According to an August 2014 article from the New York Times, the BBS is a supremacist group who have been striking out against Muslims in Sri Lanka. A rally was organized there after a traffic dispute between a Muslim man and a Buddhist man; Galagoda Aththe Gnanasara Thero, a monk leader of the group, made a statement soon after the rally.

He said, “If a Muslim or any other foreigner puts so much as a hand on a Sinhala person—let alone a monk—it will be the end of all of them!”

Riyas shared what he had seen in his home in Sri Lanka: “They (the monks) completely burnt to the ground establishments that belonged to Muslims and they started destroying mosques all over the island.”

When I asked these MSA members about the relationship between original Islamic teachings and the perspectives of these terrorist groups,  they all agreed that the attacks are more about a political stance.
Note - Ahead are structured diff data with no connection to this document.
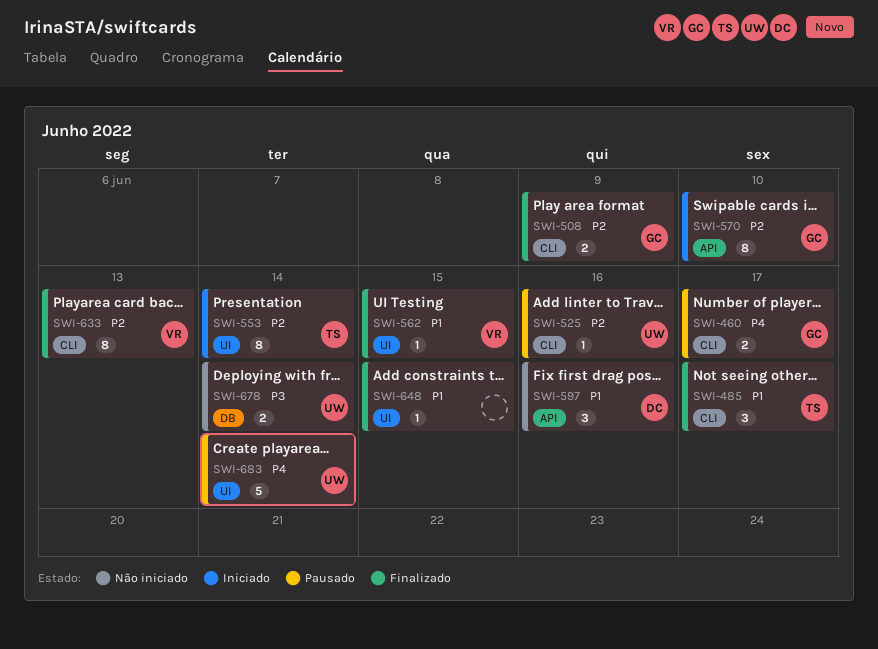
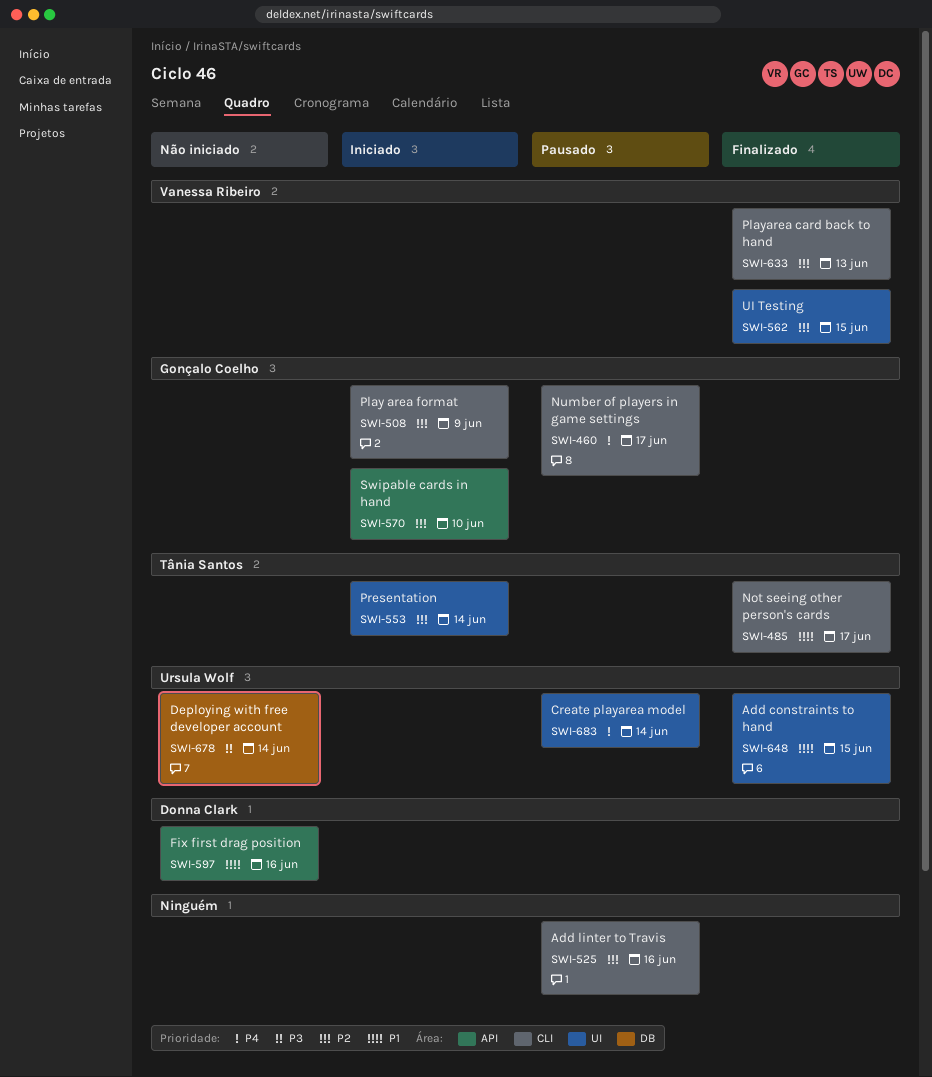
SWI-508, status: Finalizado -> Iniciado
SWI-525, owner: Ursula Wolf -> none
SWI-562, priority: P1 -> P2
SWI-648, owner: none -> Ursula Wolf

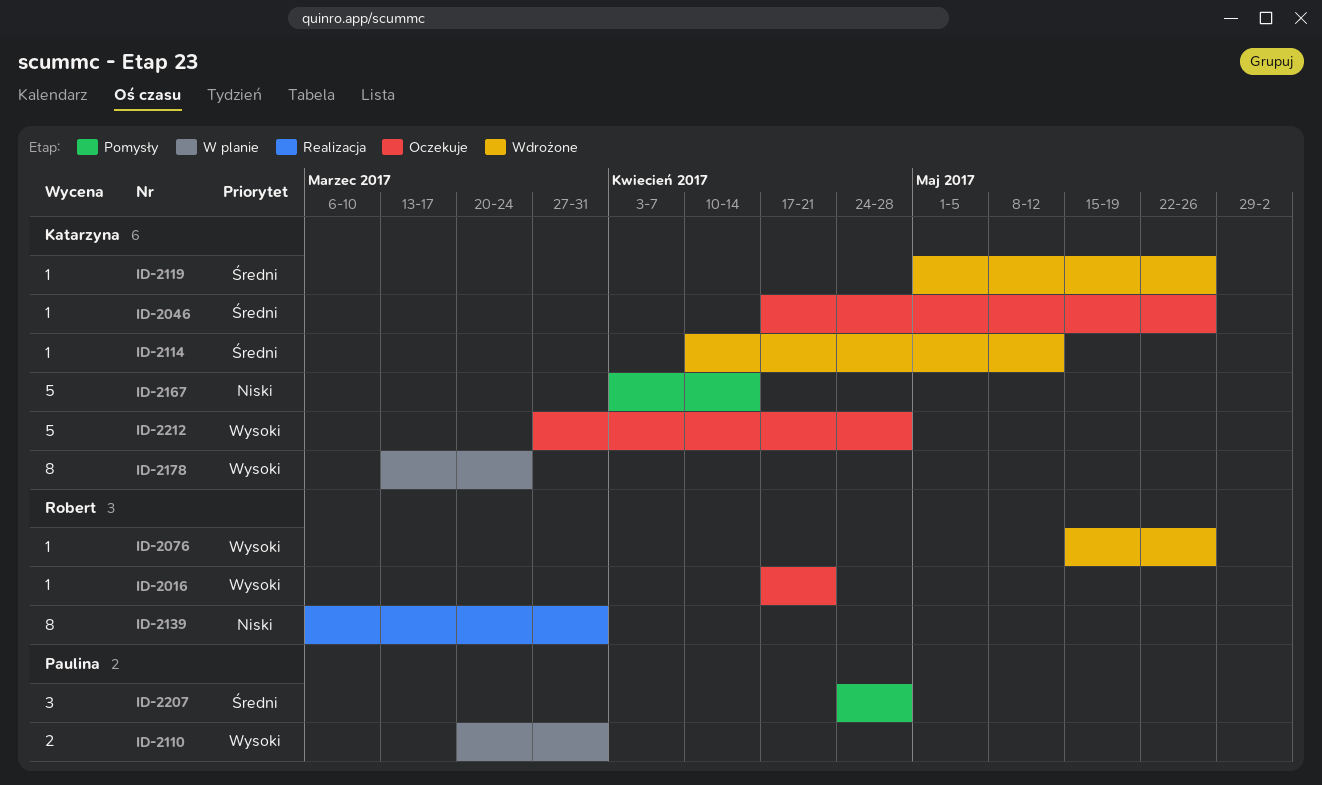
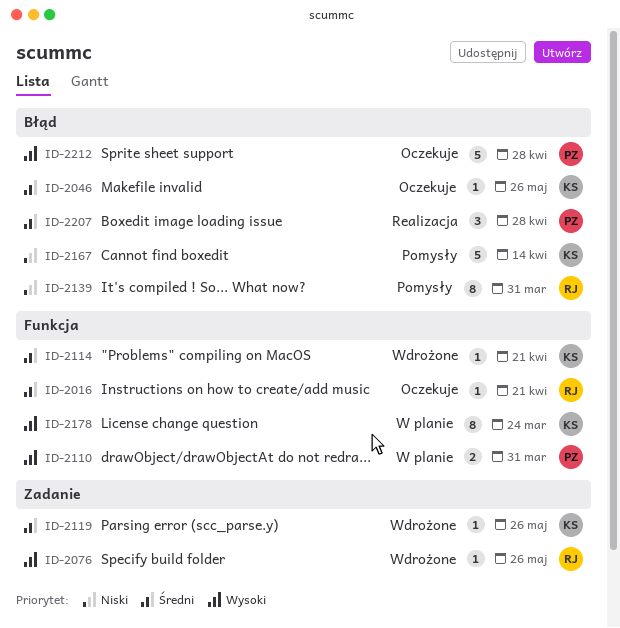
ID-2016, priority: Wysoki -> Średni
ID-2114, due: May 12 -> Apr 21
ID-2139, status: Realizacja -> Pomysły
ID-2207, status: Pomysły -> Realizacja
ID-2212, owner: Katarzyna -> Paulina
Phil Meglathery was raised Christian, but found Islam after being away from home. It answered his questions in ways other things had failed to do. Unfortunately he cannot tell his grandparents about the decision he’s made; when he was with them recently, they talked openly about their phobia of Muslims. Clearly as a society we have some growing to do.

“Don’t just assume that this stuff happening in the world is done by Muslims, because it is not Muslims, it is extremists, people like Timothy McVeigh,” Wilson said. “We don’t label everybody as terrorists when Christians do something.”

For those out there who are reading this and view all Muslims as extremists, realize that there are many civilians on Middle East soil that have been slaughtered by their own race just because they said something against, or disagree with, groups such as ISIS.

As someone who is part of the media, I would like to emphasize that Muslim culture isn’t always fully represented, and many of the Muslims in America have been driven out of their Middle Eastern homes by extremist groups.

Muslim students are here to learn and better themselves, the same reason why we are all here; they do not need to apologize for what other people claiming similar backgrounds are doing.

We need to learn how to separate nationalities from religion and how to separate real-life individuals from our own prejudices.